-- Data follows --
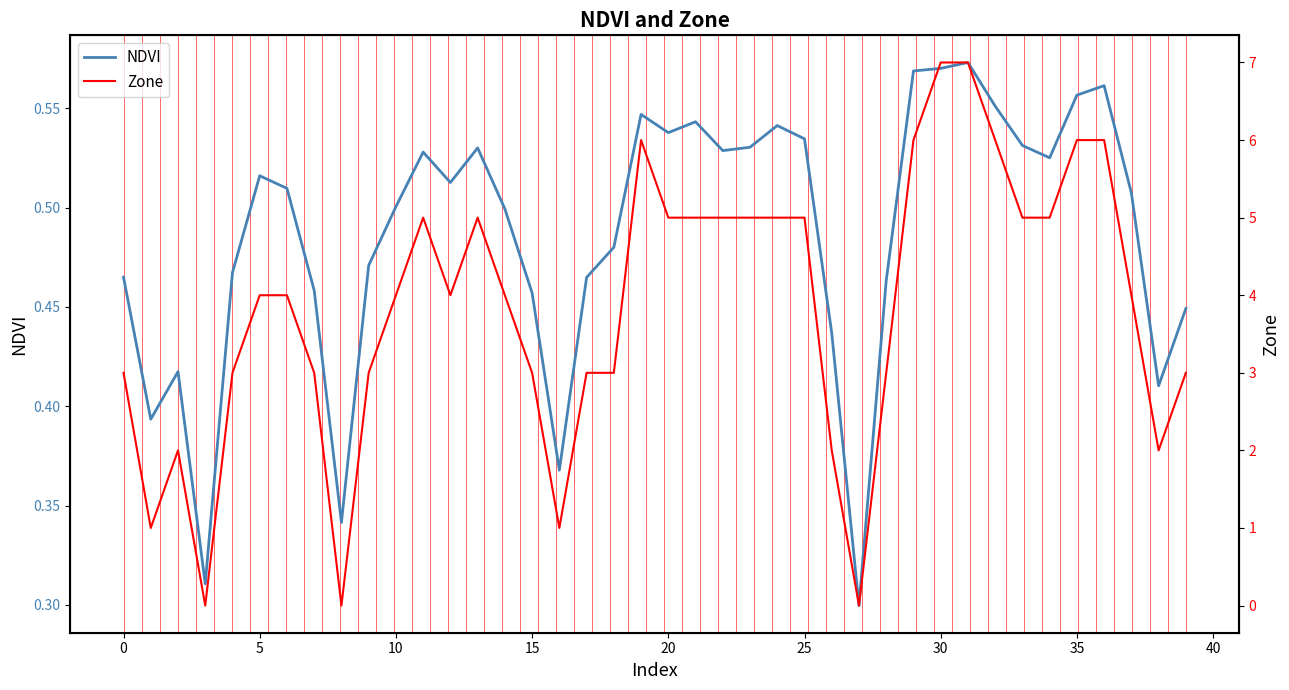

What is the label of the 24th point from the right?

16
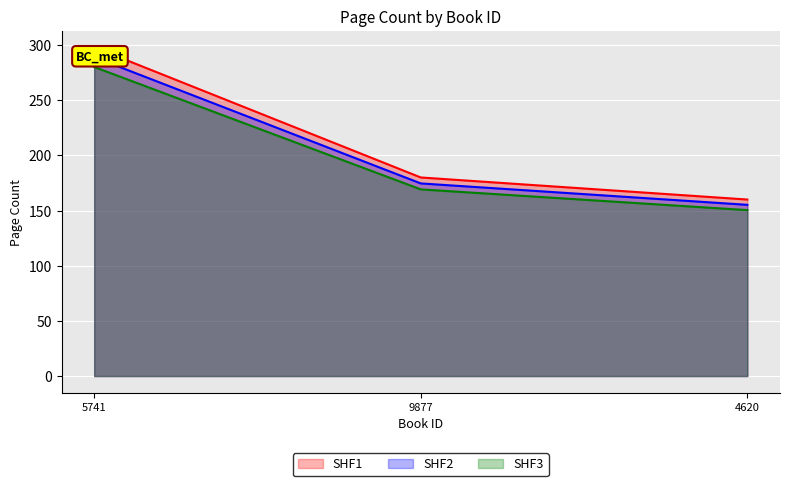

Rank the series by their average value, from highest to lowest.

SHF1, SHF2, SHF3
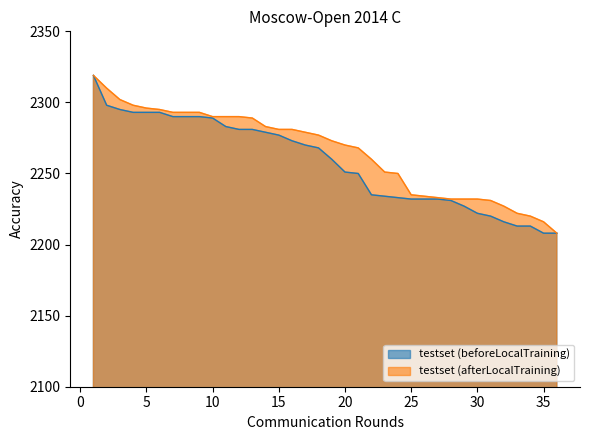

What is the value of the testset (afterLocalTraining) point at the 36th from the left?

2208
-- Data concluded --
Extract every line of the records above verbatim, omitting the pictures.

What is the label of the 24th point from the right?

16

Rank the series by their average value, from highest to lowest.

SHF1, SHF2, SHF3

What is the value of the testset (afterLocalTraining) point at the 36th from the left?

2208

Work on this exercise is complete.